Cuando miré de niño el espejo quebrar bajo mis pies y esparcirse en diminutas porciones, me percaté de que en cada fragmento se hallaban mis ojos.

Hugo Ortega Vázquez, Poemas para nadie y otros sueños

Se miraba desnudo frente al espejo, sin ese disfraz níveo que enmascara el pudor de la sonrisa. Así solamente, desnudo, descubriendo con su mirada de cinco soles el infinito secreto que le ocultó por siempre la existencia.

Solía sonreír con el cauce de sus párpados, retocando el fangoso delta de sus labios con el pulgar, hundiendo las pirañas de su boca en las salinas del océano cerámico, como si esperara que se arrasaran en el fondo de arena, tragadas por el lado oscuro de la tierra. Me confesó lo profundo de su pena, con pestañas a medio punto; pero al apuntar con mi lengua y cavar una tumba en las entrañas de sus palabras de nebulosas extremidades, sus labios se sembraban nuevamente entre las faldas de las mejillas.

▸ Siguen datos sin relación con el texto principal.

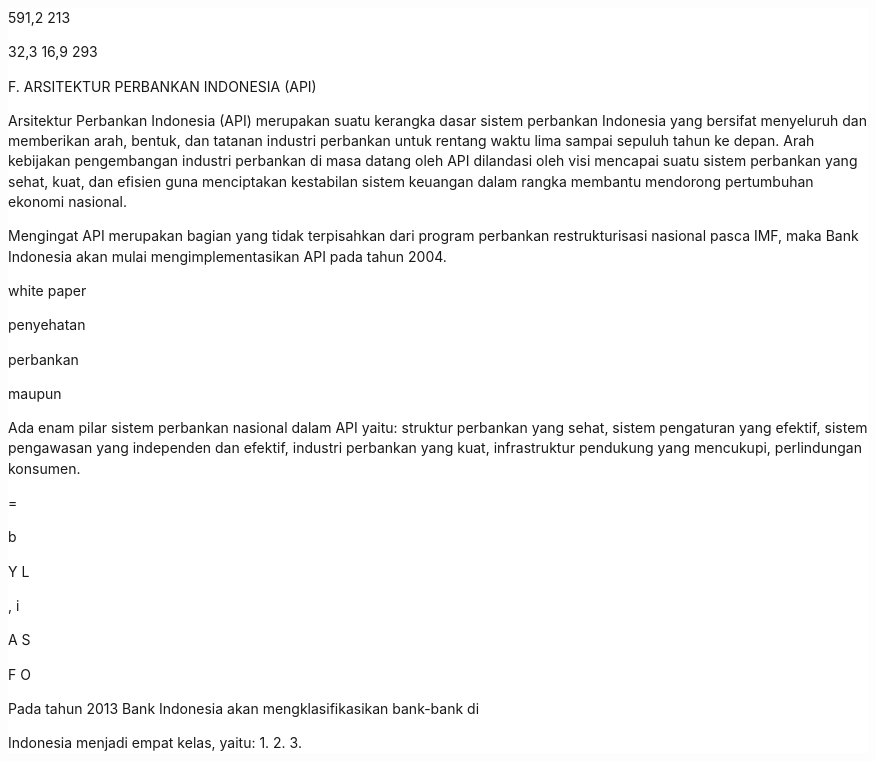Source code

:591,2
213

32,3
16,9
293

F.  ARSITEKTUR  PERBANKAN  INDONESIA  (API)

Arsitektur  Perbankan  Indonesia  (API)  merupakan  suatu  kerangka  dasar
sistem  perbankan  Indonesia  yang  bersifat  menyeluruh  dan  memberikan  arah,
bentuk,  dan  tatanan  industri  perbankan  untuk  rentang  waktu  lima  sampai
sepuluh  tahun  ke  depan.  Arah  kebijakan  pengembangan  industri  perbankan  di
masa  datang  oleh  API  dilandasi  oleh  visi  mencapai  suatu  sistem  perbankan
yang  sehat,  kuat,  dan  efisien  guna  menciptakan  kestabilan  sistem  keuangan
dalam  rangka  membantu  mendorong  pertumbuhan  ekonomi  nasional.

Mengingat  API  merupakan  bagian  yang  tidak  terpisahkan  dari  program
perbankan
restrukturisasi
nasional  pasca  IMF,  maka  Bank  Indonesia  akan  mulai  mengimplementasikan
API  pada  tahun  2004.

white  paper

penyehatan

perbankan

maupun

Ada  enam  pilar  sistem  perbankan  nasional  dalam  API  yaitu:
struktur  perbankan  yang  sehat,
sistem  pengaturan  yang  efektif,
sistem  pengawasan  yang  independen  dan  efektif,
industri  perbankan  yang  kuat,
infrastruktur  pendukung  yang  mencukupi,
perlindungan  konsumen.

=

b

Y
L

,
i

A
S

F
O

Pada  tahun  2013  Bank  Indonesia  akan  mengklasifikasikan  bank-bank  di

Indonesia  menjadi  empat  kelas,  yaitu:
1.
2.
3.
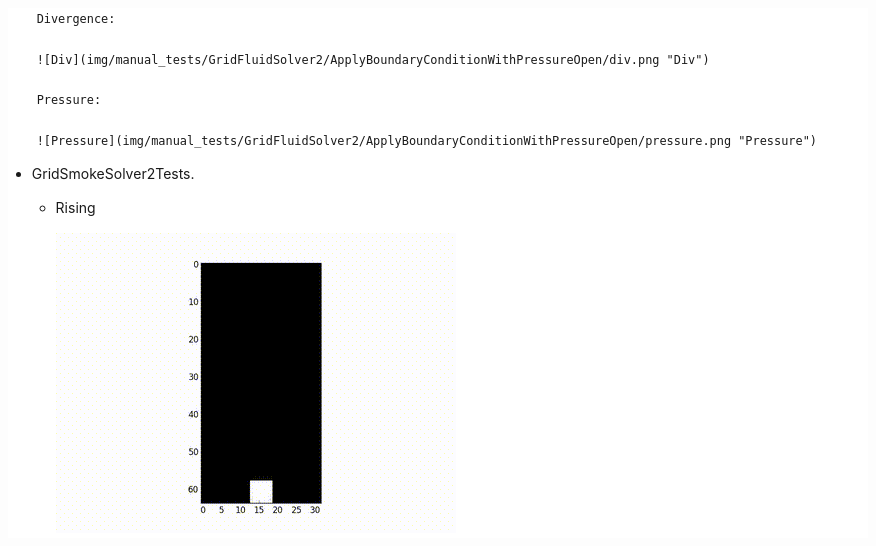         Divergence:

        ![Div](img/manual_tests/GridFluidSolver2/ApplyBoundaryConditionWithPressureOpen/div.png "Div")

        Pressure:

        ![Pressure](img/manual_tests/GridFluidSolver2/ApplyBoundaryConditionWithPressureOpen/pressure.png "Pressure")

* GridSmokeSolver2Tests.
    * Rising

        ![Data](img/manual_tests/GridSmokeSolver2/Rising/data.gif "Data")
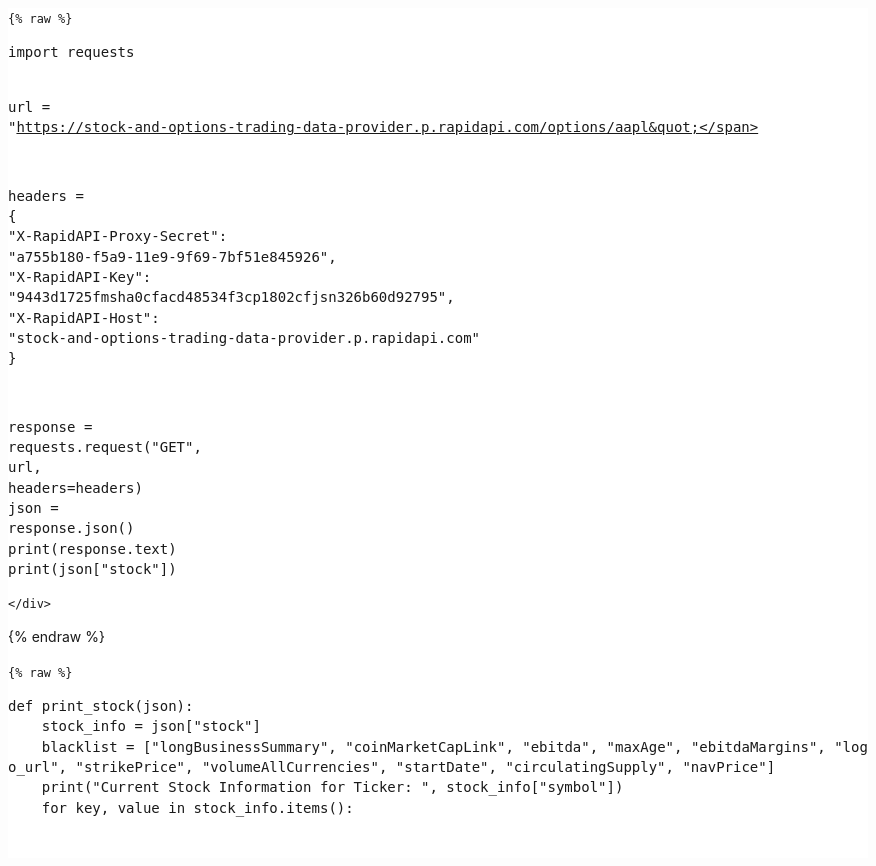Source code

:     {% raw %}
    
<div class="cell border-box-sizing code_cell rendered">
<div class="input">

<div class="inner_cell">
    <div class="input_area">
<div class=" highlight hl-ipython3"><pre><span></span><span class="kn">import</span> <span class="nn">requests</span>

<span class="n">url</span> <span class="o">=</span> <span class="s2">&quot;https://stock-and-options-trading-data-provider.p.rapidapi.com/options/aapl&quot;</span>

<span class="n">headers</span> <span class="o">=</span> <span class="p">{</span>
	<span class="s2">&quot;X-RapidAPI-Proxy-Secret&quot;</span><span class="p">:</span> <span class="s2">&quot;a755b180-f5a9-11e9-9f69-7bf51e845926&quot;</span><span class="p">,</span>
	<span class="s2">&quot;X-RapidAPI-Key&quot;</span><span class="p">:</span> <span class="s2">&quot;9443d1725fmsha0cfacd48534f3cp1802cfjsn326b60d92795&quot;</span><span class="p">,</span>
	<span class="s2">&quot;X-RapidAPI-Host&quot;</span><span class="p">:</span> <span class="s2">&quot;stock-and-options-trading-data-provider.p.rapidapi.com&quot;</span>
<span class="p">}</span>

<span class="n">response</span> <span class="o">=</span> <span class="n">requests</span><span class="o">.</span><span class="n">request</span><span class="p">(</span><span class="s2">&quot;GET&quot;</span><span class="p">,</span> <span class="n">url</span><span class="p">,</span> <span class="n">headers</span><span class="o">=</span><span class="n">headers</span><span class="p">)</span>
<span class="n">json</span> <span class="o">=</span> <span class="n">response</span><span class="o">.</span><span class="n">json</span><span class="p">()</span>
<span class="nb">print</span><span class="p">(</span><span class="n">response</span><span class="o">.</span><span class="n">text</span><span class="p">)</span>
<span class="nb">print</span><span class="p">(</span><span class="n">json</span><span class="p">[</span><span class="s2">&quot;stock&quot;</span><span class="p">])</span>
</pre></div>

    </div>
</div>
</div>

</div>
    {% endraw %}

    {% raw %}
    
<div class="cell border-box-sizing code_cell rendered">
<div class="input">

<div class="inner_cell">
    <div class="input_area">
<div class=" highlight hl-ipython3"><pre><span></span><span class="k">def</span> <span class="nf">print_stock</span><span class="p">(</span><span class="n">json</span><span class="p">):</span>
    <span class="n">stock_info</span> <span class="o">=</span> <span class="n">json</span><span class="p">[</span><span class="s2">&quot;stock&quot;</span><span class="p">]</span>
    <span class="n">blacklist</span> <span class="o">=</span> <span class="p">[</span><span class="s2">&quot;longBusinessSummary&quot;</span><span class="p">,</span> <span class="s2">&quot;coinMarketCapLink&quot;</span><span class="p">,</span> <span class="s2">&quot;ebitda&quot;</span><span class="p">,</span> <span class="s2">&quot;maxAge&quot;</span><span class="p">,</span> <span class="s2">&quot;ebitdaMargins&quot;</span><span class="p">,</span> <span class="s2">&quot;logo_url&quot;</span><span class="p">,</span> <span class="s2">&quot;strikePrice&quot;</span><span class="p">,</span> <span class="s2">&quot;volumeAllCurrencies&quot;</span><span class="p">,</span> <span class="s2">&quot;startDate&quot;</span><span class="p">,</span> <span class="s2">&quot;circulatingSupply&quot;</span><span class="p">,</span> <span class="s2">&quot;navPrice&quot;</span><span class="p">]</span>
    <span class="nb">print</span><span class="p">(</span><span class="s2">&quot;Current Stock Information for Ticker: &quot;</span><span class="p">,</span> <span class="n">stock_info</span><span class="p">[</span><span class="s2">&quot;symbol&quot;</span><span class="p">])</span>
    <span class="k">for</span> <span class="n">key</span><span class="p">,</span> <span class="n">value</span> <span class="ow">in</span> <span class="n">stock_info</span><span class="o">.</span><span class="n">items</span><span class="p">():</span>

Búho se escondía entonces en la otra ribera de mis insomnios, demasiado deslumbrante como para ahogarse igual que el resto de insomnios en la luz de los recuerdos irrealizables, postrándose escultórico dentro de su cuarto al contemplarse. El ruido se concertaba, el polvo solar llamando a las ventanas, mientras sus lágrimas se condensaban en una tormenta sobre la ciudad. El gesto astral se precipitaba cual techo marmóreo sumiendo los muros en oleajes y, ese prendimiento de Búho, la inmensa risita que enaltecía en las calderas de su rostro la lava llorosa, provocando también un afilado vértigo en mi ombligo, hasta hacerme levitar sobre mi cuerpo y fundirme a mitad de camino en las órbitas de su erupción por siempre.

Se notaba feliz cuando me decía que lo único que necesitaba para existir era mi cabello y el sauce de mis embarradas esferas. Nos encontrábamos todas mis noches y todos sus días, siempre frente al espejo, de donde emocionado contaba que tras la puerta de mi sala existía un dormitorio solamente, simple, para dormir y desvelarse, pero ante la misma cama de ese cuarto, reflejada, y dentro, en el espejo, había un paraíso: valles de jade descansando bajo conejos, cumbres granates tejidas en los picos de zanates al eclipsar el cortejo de las largas cinturas sombrías.

―¡El jaguar es manso! Imagínate tú y yo cabalgando sobre el jaspeado lomo ―me decía mientras frotaba las pupilas de sus lentes―. ¡Y también podemos pescar constelaciones cuando la oscuridad despierte sus luces tornadizas! ¿Sabes? Esta sierra la habitan los amantes lejanos y el tiempo se detiene para que se transformen en eternos. Podemos ir a la laguna donde mi cisne extiende y hunde su cuello: tiene millones de peces de colores a los que podríamos perseguir y sumergirnos con ellos hasta algún agujero negro o tormenta de reloj de arena o neblina de cangrejo o hasta encontrar la flecha marina de Orión para que nos proyecte lejos del reflejo de este mundo.

Su garganta parecía surgir del abismo de otra dimensión y la melodía que emitía de su desembocadura apaciguaba siempre la marea de mis inseguridades. A veces odio mi planeta, sé que lleva plagas que tragan otras plagas y sus corazones mecánicos devoran oxidando los paisajes; sin embargo, amé las madrugadas dentro de mi estancia, cuando llegaban los bellos sueños y él palpitando desnudo frente al espejo. Ahora espero el día en que abrir de nuevo la puerta, que es igual a la suya, pero que vive dentro del fúlgido sauce de mi cabeza.

Búho me espera cada día, aunque llevo noches sin conseguir siquiera acariciar la empuñadura. Una de tantas mañanas le dije que temía volver a dar una vuelta de 180 grados a la cerradura. Me daba miedo salir y mirarme al espejo y al final acribillar frente a su mirada de cinco soles el infinito secreto de la desnudez.


Arim Atzin, Desnudo frente al espejo. Inspirado en el microcuento Desnuda frente al espejo de Hugo Ortega Vázquez (Búho Akbal).